What is needed
Each entry below should be given again exactly; the pictures stay out.
Records provided: Begin
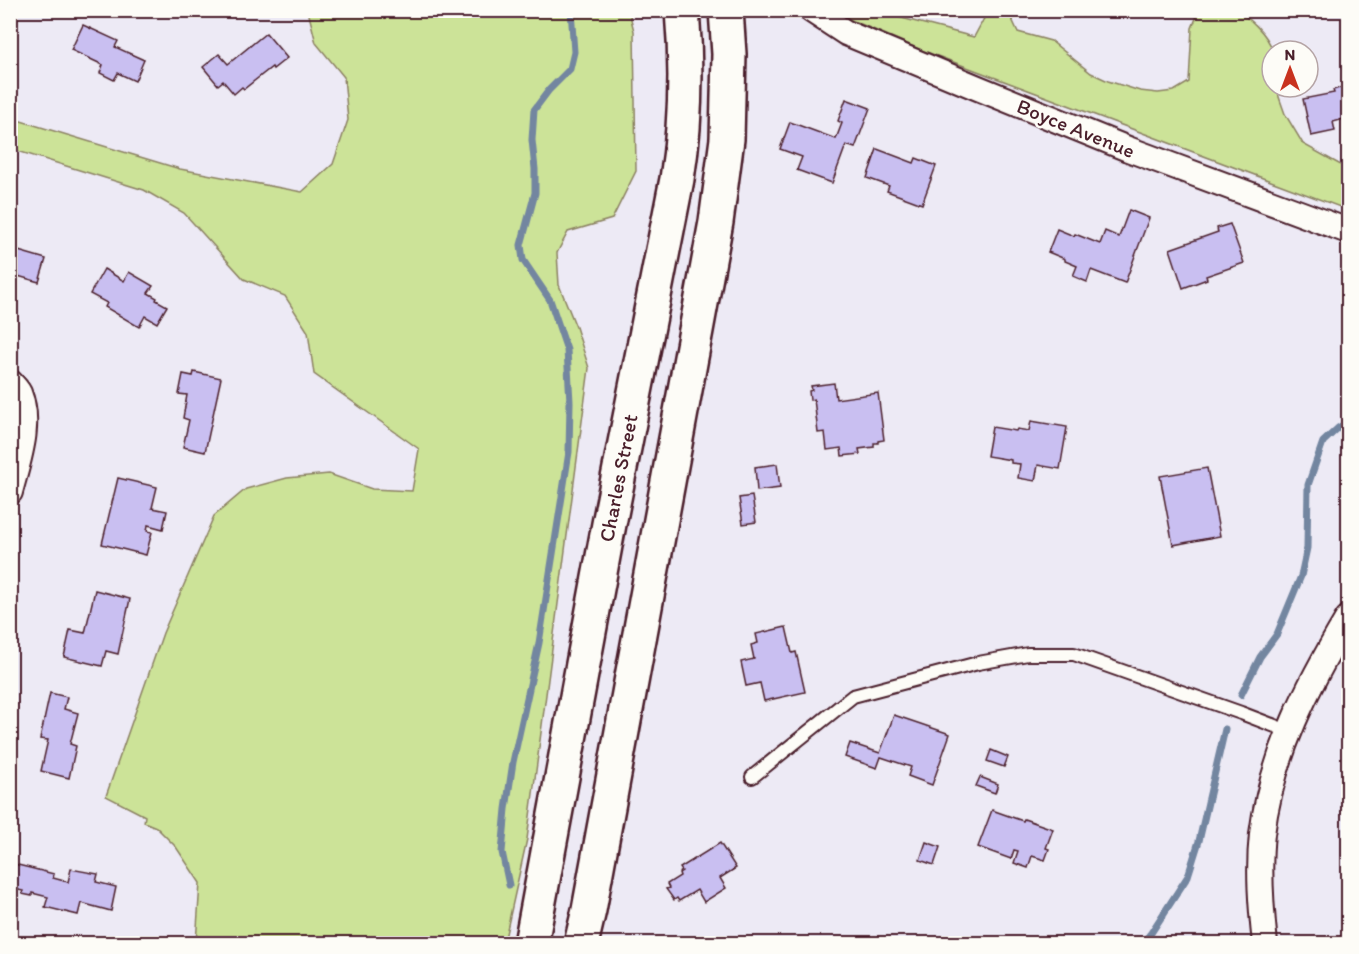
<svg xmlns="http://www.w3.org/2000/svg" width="1359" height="954" viewBox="0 0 1359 954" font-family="Itim,sans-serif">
	<rect width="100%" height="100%" fill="#edeaf5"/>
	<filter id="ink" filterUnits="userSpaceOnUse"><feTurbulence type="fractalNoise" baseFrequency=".0167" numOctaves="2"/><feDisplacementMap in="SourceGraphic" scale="12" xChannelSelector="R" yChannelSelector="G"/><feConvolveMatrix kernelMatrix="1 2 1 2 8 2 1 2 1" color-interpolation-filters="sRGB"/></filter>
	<g filter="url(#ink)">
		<g fill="#cce398" stroke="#8b8162" stroke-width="1.5">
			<path d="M1202,10C1211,11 1222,9 1232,11C1248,13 1268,36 1273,51H1272V87H1278L1279,97L1285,114L1303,144L1348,169V210L924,51L842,16L836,11H875L974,37L988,11H1011V17L1018,32L1051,41L1091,73L1108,81L1140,91L1158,93L1174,91L1189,82L1192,28L1199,11Z"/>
			<path d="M308,11H629L634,31L636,171L612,219L568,232L557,253L559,285L576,327L589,368L527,839L504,943H196L200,883L176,847L156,827L144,822L145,816L106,796L163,633L214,516L246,489L287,478L329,474L372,489L412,491L419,449L314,374L308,332L285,296L244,279L184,213L144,190L11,149V118L180,169L302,192L333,164L348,120L344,77L316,43Z"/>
		</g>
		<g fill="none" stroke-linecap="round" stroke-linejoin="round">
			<g stroke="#7386a0" stroke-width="7">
				<path d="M1241,695L1260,657L1277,634L1301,576L1307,548L1308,485L1323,442L1338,428L1348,422"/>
				<path d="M509,885L502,852L506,809L513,762L539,643L569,452L570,402L567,350L550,300L523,260L521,245L535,193V169L532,140L534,110L549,90L570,69L574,52L571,10"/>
				<path d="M1142,944L1151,933L1188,876L1199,841L1225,729"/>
			</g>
		</g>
		<g fill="#c9bff1" stroke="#4a1f2b" stroke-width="1.5">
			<path d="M83,25L118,41L115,47L144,60L135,81L118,73L114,80L100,73L103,65L71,50Z"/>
			<path d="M266,33L287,58L273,69L272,67L244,89L242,87L234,94L223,81L218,85L203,67L219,54L228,64Z"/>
			<path d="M1343,87L1344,91L1348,90V118L1333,122L1335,131L1311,136L1303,99L1334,93L1333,90Z"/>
			<path d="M846,99L870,108L855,148L846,145L832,183L797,170L802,157L780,149L790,122L836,139L842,123L838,121Z"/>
			<path d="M877,149L914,163L916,158L936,166L922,204L887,191L889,186L867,178Z"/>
			<path d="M1129,210L1149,218L1125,283L1091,270L1087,282L1073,276L1077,266L1065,261V259L1048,252L1057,229L1074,236L1075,234L1100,244L1105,231L1119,237Z"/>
			<path d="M1230,224L1244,263L1206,276L1207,279L1183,288L1170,249L1218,232L1217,228Z"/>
			<path d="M15,250L46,259L39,282L11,274L10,275V254L14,255Z"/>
			<path d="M104,269L124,281L129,272L153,286L148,293L157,298L156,300L167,306L157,323L145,316L139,327L105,307L107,303L90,294Z"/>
			<path d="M194,372L221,378L205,452L183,447L189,420L183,418L187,395L179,394L183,374L193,376Z"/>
			<path d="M834,383L836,399L878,393L884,440L878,441V443H874V447L859,449L860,454L842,456L841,448L827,450L825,432L818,433L814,399L810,400L809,391L812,390L811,386Z"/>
			<path d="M1031,421L1067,427L1060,469L1038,465L1035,481L1018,478L1020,464L1011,463V460L987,456L992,427L1016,431L1017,429L1029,431Z"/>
			<path d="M777,464L780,488L757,491L755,467Z"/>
			<path d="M1207,468L1220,536L1173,545L1160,476Z"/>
			<path d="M118,478L157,487L152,508L167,511L163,529L148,525L147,531L152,532L146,555L102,544Z"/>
			<path d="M752,496L756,522L743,524L739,498Z"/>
			<path d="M95,590L130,599L118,654L106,651L102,666L64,657L70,630L85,633Z"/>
			<path d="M786,627L792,653L796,652L805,692L764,701L760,683L746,686L741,662L754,659L751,645L758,643L756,634Z"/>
			<path d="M50,693L67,697L64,709L78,713L70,744L76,746L69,778L41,771L48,740L40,739Z"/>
			<path d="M894,715L950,734L932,785L908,776L911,767L881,757L877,768L845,757L850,743L880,753Z"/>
			<path d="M991,750L1008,757L1004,767L987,761Z"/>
			<path d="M980,777L998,784L995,793L976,786Z"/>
			<path d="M992,810L1023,821L1024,819L1053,829L1046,848L1049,849L1045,860L1032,856L1028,868L1014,863L1018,851L1014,850L1011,859L978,847Z"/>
			<path d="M926,842L940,847L934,865L920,860Z"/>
			<path d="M720,843L736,868L720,878L726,888L704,902L697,890L679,901L677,898L674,900L666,889L669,888L667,884L680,876L679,873L682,871L680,868Z"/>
			<path d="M14,864L54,874L53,878L68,882L71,869L98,874L96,882L116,887L111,911L81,903L78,915L45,907L48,897L32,893V896L22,894L23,891L10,888V878Z"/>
		</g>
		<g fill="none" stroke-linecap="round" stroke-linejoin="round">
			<defs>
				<path id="lane" d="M752,777L853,696L978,663L1028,654H1074L1241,713L1288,731"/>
				<g id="street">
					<path d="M811,10L846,33L978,88L1128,149L1348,231"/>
					<path d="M10,382C13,385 17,389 19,393C32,424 18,461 10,492"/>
					<path d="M1265,944C1261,907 1258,870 1262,834C1272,754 1308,685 1348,618"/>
				</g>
				<g id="primary">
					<path d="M531,944L609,524L677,179C686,123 687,67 682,10"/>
					<path d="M581,944L589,910L716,222L727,139L729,54L726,10"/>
				</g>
			</defs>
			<use href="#lane" stroke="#4a1f2b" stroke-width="16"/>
			<use href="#street" stroke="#4a1f2b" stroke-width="28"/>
			<use href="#primary" stroke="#4a1f2b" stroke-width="38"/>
			<use href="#lane" stroke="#fdfcf7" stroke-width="12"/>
			<use href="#street" stroke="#fdfcf7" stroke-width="24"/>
			<use href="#primary" stroke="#fdfcf7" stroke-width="33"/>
		</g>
	</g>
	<g text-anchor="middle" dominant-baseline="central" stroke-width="5" stroke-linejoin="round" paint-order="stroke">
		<g font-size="21" fill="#4a1f2b" stroke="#fdfcf7">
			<text transform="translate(1076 128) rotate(22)">Boyce Avenue</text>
			<text transform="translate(618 478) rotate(-79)">Charles Street</text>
		</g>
	</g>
	<rect width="1359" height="954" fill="none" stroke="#fdfcf7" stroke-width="36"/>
	<rect x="18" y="18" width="1323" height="918" fill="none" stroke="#4a1f2b" stroke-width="2" filter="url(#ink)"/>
	<g transform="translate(1290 69)"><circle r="28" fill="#fdfcf7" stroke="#b5a4a5" stroke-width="1.5"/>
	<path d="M0-4.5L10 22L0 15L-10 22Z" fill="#c8321e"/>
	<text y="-9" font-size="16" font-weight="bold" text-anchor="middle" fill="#4a1f2b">N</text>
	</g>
</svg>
Records provided: End
Result
<svg xmlns="http://www.w3.org/2000/svg" width="1359" height="954" viewBox="0 0 1359 954" font-family="Itim,sans-serif">
	<rect width="100%" height="100%" fill="#edeaf5"/>
	<filter id="ink" filterUnits="userSpaceOnUse"><feTurbulence type="fractalNoise" baseFrequency=".0167" numOctaves="2"/><feDisplacementMap in="SourceGraphic" scale="12" xChannelSelector="R" yChannelSelector="G"/><feConvolveMatrix kernelMatrix="1 2 1 2 8 2 1 2 1" color-interpolation-filters="sRGB"/></filter>
	<g filter="url(#ink)">
		<g fill="#cce398" stroke="#8b8162" stroke-width="1.5">
			<path d="M1202,10C1211,11 1222,9 1232,11C1248,13 1268,36 1273,51H1272V87H1278L1279,97L1285,114L1303,144L1348,169V210L924,51L842,16L836,11H875L974,37L988,11H1011V17L1018,32L1051,41L1091,73L1108,81L1140,91L1158,93L1174,91L1189,82L1192,28L1199,11Z"/>
			<path d="M308,11H629L634,31L636,171L612,219L568,232L557,253L559,285L576,327L589,368L527,839L504,943H196L200,883L176,847L156,827L144,822L145,816L106,796L163,633L214,516L246,489L287,478L329,474L372,489L412,491L419,449L314,374L308,332L285,296L244,279L184,213L144,190L11,149V118L180,169L302,192L333,164L348,120L344,77L316,43Z"/>
		</g>
		<g fill="none" stroke-linecap="round" stroke-linejoin="round">
			<g stroke="#7386a0" stroke-width="7">
				<path d="M1241,695L1260,657L1277,634L1301,576L1307,548L1308,485L1323,442L1338,428L1348,422"/>
				<path d="M509,885L502,852L506,809L513,762L539,643L569,452L570,402L567,350L550,300L523,260L521,245L535,193V169L532,140L534,110L549,90L570,69L574,52L571,10"/>
				<path d="M1142,944L1151,933L1188,876L1199,841L1225,729"/>
			</g>
		</g>
		<g fill="#c9bff1" stroke="#4a1f2b" stroke-width="1.5">
			<path d="M83,25L118,41L115,47L144,60L135,81L118,73L114,80L100,73L103,65L71,50Z"/>
			<path d="M266,33L287,58L273,69L272,67L244,89L242,87L234,94L223,81L218,85L203,67L219,54L228,64Z"/>
			<path d="M1343,87L1344,91L1348,90V118L1333,122L1335,131L1311,136L1303,99L1334,93L1333,90Z"/>
			<path d="M846,99L870,108L855,148L846,145L832,183L797,170L802,157L780,149L790,122L836,139L842,123L838,121Z"/>
			<path d="M877,149L914,163L916,158L936,166L922,204L887,191L889,186L867,178Z"/>
			<path d="M1129,210L1149,218L1125,283L1091,270L1087,282L1073,276L1077,266L1065,261V259L1048,252L1057,229L1074,236L1075,234L1100,244L1105,231L1119,237Z"/>
			<path d="M1230,224L1244,263L1206,276L1207,279L1183,288L1170,249L1218,232L1217,228Z"/>
			<path d="M15,250L46,259L39,282L11,274L10,275V254L14,255Z"/>
			<path d="M104,269L124,281L129,272L153,286L148,293L157,298L156,300L167,306L157,323L145,316L139,327L105,307L107,303L90,294Z"/>
			<path d="M194,372L221,378L205,452L183,447L189,420L183,418L187,395L179,394L183,374L193,376Z"/>
			<path d="M834,383L836,399L878,393L884,440L878,441V443H874V447L859,449L860,454L842,456L841,448L827,450L825,432L818,433L814,399L810,400L809,391L812,390L811,386Z"/>
			<path d="M1031,421L1067,427L1060,469L1038,465L1035,481L1018,478L1020,464L1011,463V460L987,456L992,427L1016,431L1017,429L1029,431Z"/>
			<path d="M777,464L780,488L757,491L755,467Z"/>
			<path d="M1207,468L1220,536L1173,545L1160,476Z"/>
			<path d="M118,478L157,487L152,508L167,511L163,529L148,525L147,531L152,532L146,555L102,544Z"/>
			<path d="M752,496L756,522L743,524L739,498Z"/>
			<path d="M95,590L130,599L118,654L106,651L102,666L64,657L70,630L85,633Z"/>
			<path d="M786,627L792,653L796,652L805,692L764,701L760,683L746,686L741,662L754,659L751,645L758,643L756,634Z"/>
			<path d="M50,693L67,697L64,709L78,713L70,744L76,746L69,778L41,771L48,740L40,739Z"/>
			<path d="M894,715L950,734L932,785L908,776L911,767L881,757L877,768L845,757L850,743L880,753Z"/>
			<path d="M991,750L1008,757L1004,767L987,761Z"/>
			<path d="M980,777L998,784L995,793L976,786Z"/>
			<path d="M992,810L1023,821L1024,819L1053,829L1046,848L1049,849L1045,860L1032,856L1028,868L1014,863L1018,851L1014,850L1011,859L978,847Z"/>
			<path d="M926,842L940,847L934,865L920,860Z"/>
			<path d="M720,843L736,868L720,878L726,888L704,902L697,890L679,901L677,898L674,900L666,889L669,888L667,884L680,876L679,873L682,871L680,868Z"/>
			<path d="M14,864L54,874L53,878L68,882L71,869L98,874L96,882L116,887L111,911L81,903L78,915L45,907L48,897L32,893V896L22,894L23,891L10,888V878Z"/>
		</g>
		<g fill="none" stroke-linecap="round" stroke-linejoin="round">
			<defs>
				<path id="lane" d="M752,777L853,696L978,663L1028,654H1074L1241,713L1288,731"/>
				<g id="street">
					<path d="M811,10L846,33L978,88L1128,149L1348,231"/>
					<path d="M10,382C13,385 17,389 19,393C32,424 18,461 10,492"/>
					<path d="M1265,944C1261,907 1258,870 1262,834C1272,754 1308,685 1348,618"/>
				</g>
				<g id="primary">
					<path d="M531,944L609,524L677,179C686,123 687,67 682,10"/>
					<path d="M581,944L589,910L716,222L727,139L729,54L726,10"/>
				</g>
			</defs>
			<use href="#lane" stroke="#4a1f2b" stroke-width="16"/>
			<use href="#street" stroke="#4a1f2b" stroke-width="28"/>
			<use href="#primary" stroke="#4a1f2b" stroke-width="38"/>
			<use href="#lane" stroke="#fdfcf7" stroke-width="12"/>
			<use href="#street" stroke="#fdfcf7" stroke-width="24"/>
			<use href="#primary" stroke="#fdfcf7" stroke-width="33"/>
		</g>
	</g>
	<g text-anchor="middle" dominant-baseline="central" stroke-width="5" stroke-linejoin="round" paint-order="stroke">
		<g font-size="21" fill="#4a1f2b" stroke="#fdfcf7">
			<text transform="translate(1076 128) rotate(22)">Boyce Avenue</text>
			<text transform="translate(618 478) rotate(-79)">Charles Street</text>
		</g>
	</g>
	<rect width="1359" height="954" fill="none" stroke="#fdfcf7" stroke-width="36"/>
	<rect x="18" y="18" width="1323" height="918" fill="none" stroke="#4a1f2b" stroke-width="2" filter="url(#ink)"/>
	<g transform="translate(1290 69)"><circle r="28" fill="#fdfcf7" stroke="#b5a4a5" stroke-width="1.5"/>
	<path d="M0-4.5L10 22L0 15L-10 22Z" fill="#c8321e"/>
	<text y="-9" font-size="16" font-weight="bold" text-anchor="middle" fill="#4a1f2b">N</text>
	</g>
</svg>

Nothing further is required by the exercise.